Directed by Danfung Dennis. PG. 88 min. Opens Aug. 24 at Bloor Hot Docs Cinema.
The front lines and the home front bleed together in Hell and Back Again, which is one of the most arresting documentaries produced about America’s military adventures in the aftermath of 9/11. Directed by photojournalist Danfung Dennis and splendidly edited by Fona Otway, the film—which was nominated for this year’s Best Documentary Oscar—narrows its focus to the experiences of a single man: Sergeant Nathan Harris, a North Carolina native who is wounded in combat and forced to return home.

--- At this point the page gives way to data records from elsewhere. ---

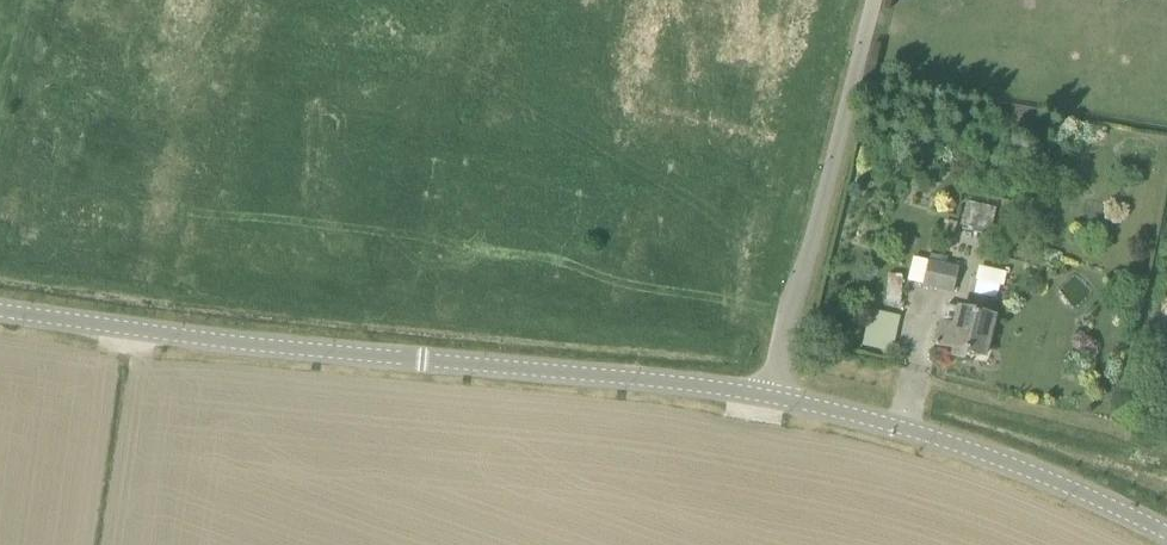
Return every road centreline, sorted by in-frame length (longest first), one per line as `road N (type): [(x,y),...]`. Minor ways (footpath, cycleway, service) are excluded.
road 1 (unclassified): [(1166,536),(1019,468),(774,394)]
road 2 (unclassified): [(774,394),(787,323),(877,0)]
road 3 (unclassified): [(0,312),(395,359)]
road 4 (unclassified): [(395,359),(774,394)]
road 5 (residential): [(496,0),(395,359)]

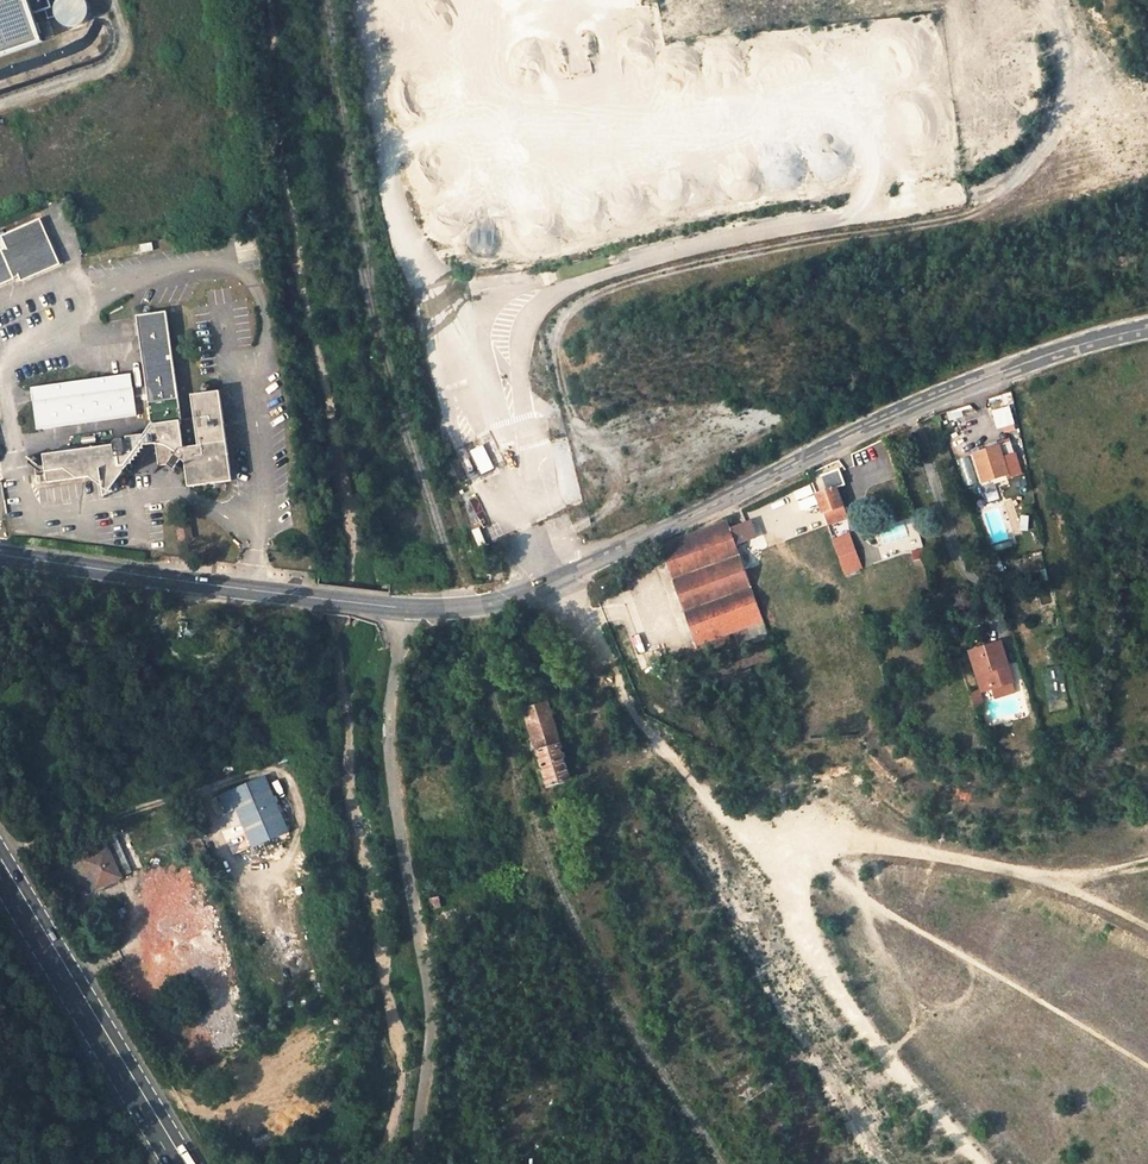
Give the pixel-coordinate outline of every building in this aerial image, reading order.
[(41,41),(32,13),(50,7),(48,0),(0,0),(0,55),(41,41)] [(68,28),(98,15),(92,0),(56,0),(68,28)] [(487,214),(475,217),(481,244),(493,241),(487,214)] [(14,278),(16,283),(59,263),(39,218),(1,235),(5,246),(1,248),(0,248),(0,284),(14,278)] [(150,424),(143,434),(126,437),(126,440),(120,440),(120,439),(115,440),(112,444),(44,454),(45,464),(45,471),(46,474),(36,475),(37,481),(47,480),(47,482),(88,477),(107,491),(128,464),(132,464),(132,460),(135,460),(134,456),(137,456),(137,452),(140,452),(140,448),(143,448),(143,445),(154,444),(159,465),(166,464),(173,469),(180,459),(184,462),(187,487),(231,481),(219,391),(196,394),(191,399),(193,417),(179,419),(164,317),(161,318),(148,319),(138,320),(148,394),(132,396),(131,388),(34,401),(37,429),(135,415),(134,407),(149,404),(152,424),(150,424)] [(994,408),(996,428),(1016,425),(1013,405),(994,408)] [(472,449),(482,474),(496,468),(487,443),(472,449)] [(1002,445),(974,453),(983,484),(1011,475),(1002,445)] [(816,495),(828,527),(850,518),(838,486),(816,495)] [(986,506),(990,547),(1008,545),(1005,505),(986,506)] [(1021,530),(1030,530),(1031,515),(1021,515),(1021,530)] [(414,519),(403,523),(409,539),(420,536),(414,519)] [(752,535),(747,521),(730,528),(734,542),(752,535)] [(189,522),(176,525),(179,540),(191,537),(189,522)] [(659,547),(698,644),(760,617),(734,542),(730,528),(728,522),(659,547)] [(883,541),(906,538),(904,525),(882,528),(883,541)] [(480,547),(489,543),(482,526),(473,530),(480,547)] [(851,534),(834,540),(844,566),(860,560),(851,534)] [(922,540),(912,542),(914,558),(925,557),(922,540)] [(957,634),(950,636),(954,649),(961,648),(957,634)] [(1008,676),(996,641),(967,652),(977,677),(986,673),(990,683),(1008,676)] [(1047,668),(1049,710),(1067,709),(1064,667),(1047,668)] [(976,705),(985,701),(981,689),(971,693),(976,705)] [(547,787),(575,780),(554,699),(526,706),(547,787)] [(274,773),(220,796),(227,813),(236,809),(253,846),(288,831),(271,791),(279,787),(274,773)] [(102,851),(84,860),(90,873),(94,871),(101,886),(132,871),(115,833),(98,840),(102,851)] [(281,886),(284,908),(304,906),(300,883),(281,886)] [(441,896),(430,897),(431,908),(443,907),(441,896)] [(457,1056),(469,1053),(465,1040),(453,1043),(457,1056)] [(220,1141),(215,1144),(220,1152),(225,1149),(220,1141)]
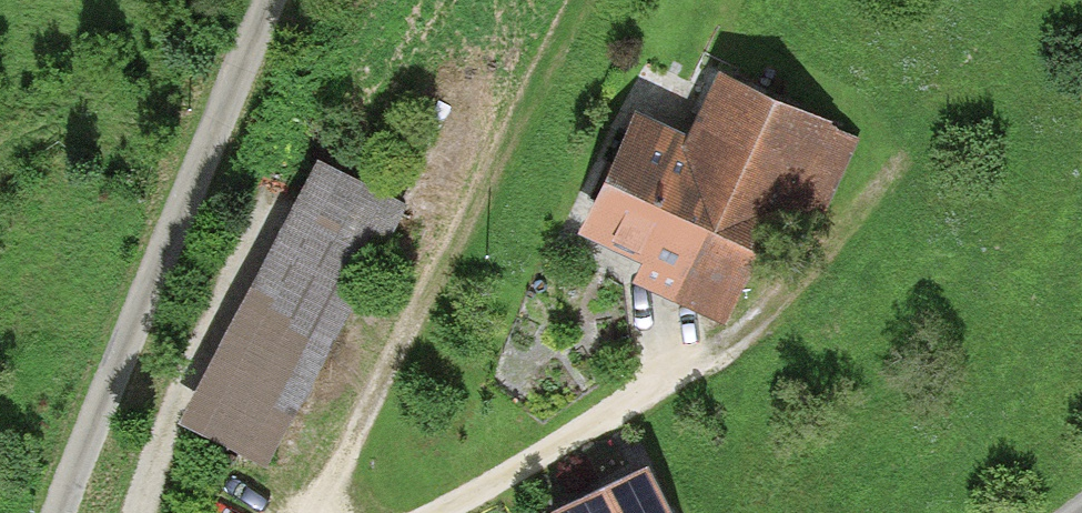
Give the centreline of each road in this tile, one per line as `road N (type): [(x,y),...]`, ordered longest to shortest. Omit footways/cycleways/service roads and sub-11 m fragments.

The difficulty Harris has making the adjustments from dawn-light firefights to afternoon trips to Walmart is the crux of Hell and Back Again, and Dennis manages the difficult feat of remaining journalistically unobtrusive while bringing plenty of style to the material. It’s rare for a documentary to take place in two time periods simultaneously, but there are instances where the combat footage—gleaned during the director’s stint with Harris’ unit in Afghanistan—is used in a flashback capacity. (The film also gets inside Harris’ head with some elaborately manipulated sound design.) The technique doesn’t feel like it’s being imposed recklessly, however. The back-and-forth structure helps convey the idea that a person’s experiences transcend geographical distance.
The scenes between Harris and his wife, Ashley, who does her best to help him in his transition and obviously loves him very much, are variably intense and sad, and Dennis is good about giving her some dimension as a documentary subject as well, with her own set of hopes and fears. Hell and Back Again doesn’t open up its topic politically, and it’s arguable that its themes have been addressed elsewhere (like in the last section of The Hurt Locker), but it’s an impressive, empathetic, and effective piece of non-fiction filmmaking all the same.